Kaynak:

13 Mart 2013 Çarşamba

SEN, BEN, O VE ÜÇRENK SANAT (ÜçRenk Mavi Söyleşi)



Merhaba sevgili Üç Renk ailesi nasılsınız? Umarım çok iyisinizdir, çünkü ben ikinci röportajımla karşınızda olmaktan dolayı çok mutluyum. Evet, bu röportajı kopartmam da gerçekten zor oldu ama itiraf etmem lazım Mavi fazla dayanamadı bana. İsimden de anlamış olacağınız üzere bu seferki röportajımı Mavi ile gerçekleştirdim. Yeri geldi ben, yeri geldiğinde ise Mavi zorlandı ama inanıyorum ki çok hoş ve samimi bir şey çıktı ortaya. İşte Mavi ve onun gözünden Üç Renk’te yaşananlar. 



Ekru: Merhaba Mavi nasılsın?

Mavi: Heyecanlıyım. Sen nasılsın?

Ekru: Ben de heyecanlıyım. Beni Kırmızı’dan daha az uğraştırdığın ve röportaj teklifimi kabul ettiğin için çok teşekkür etmek istiyorum öncelikle.

Aşağıdakileri tamamlayın:
- A) Söyleşi metninde kişi adı olarak kullanılan bütün renk adlarını sıralayın.
- B) Lütfen söyleşi metnini "13 Mart 2013" sözlerinden başlayıp "Heyecanlıyım. Sen nasılsın?" sözleri de dahil olmak üzere olduğu gibi tekrarlayın.

Ham veri:
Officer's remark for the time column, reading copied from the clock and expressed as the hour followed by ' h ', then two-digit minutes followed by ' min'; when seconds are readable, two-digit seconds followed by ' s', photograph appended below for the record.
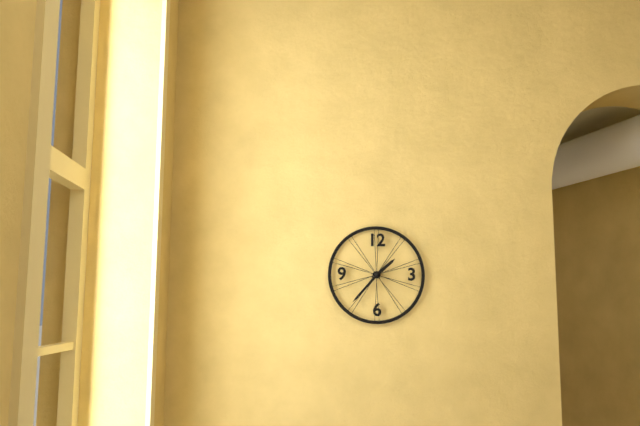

Görev görev çözümler:
- A) Mavi, Ekru, Kırmızı

- B)
13 Mart 2013 Çarşamba

SEN, BEN, O VE ÜÇRENK SANAT (ÜçRenk Mavi Söyleşi)



Merhaba sevgili Üç Renk ailesi nasılsınız? Umarım çok iyisinizdir, çünkü ben ikinci röportajımla karşınızda olmaktan dolayı çok mutluyum. Evet, bu röportajı kopartmam da gerçekten zor oldu ama itiraf etmem lazım Mavi fazla dayanamadı bana. İsimden de anlamış olacağınız üzere bu seferki röportajımı Mavi ile gerçekleştirdim. Yeri geldi ben, yeri geldiğinde ise Mavi zorlandı ama inanıyorum ki çok hoş ve samimi bir şey çıktı ortaya. İşte Mavi ve onun gözünden Üç Renk’te yaşananlar. 



Ekru: Merhaba Mavi nasılsın?

Mavi: Heyecanlıyım. Sen nasılsın?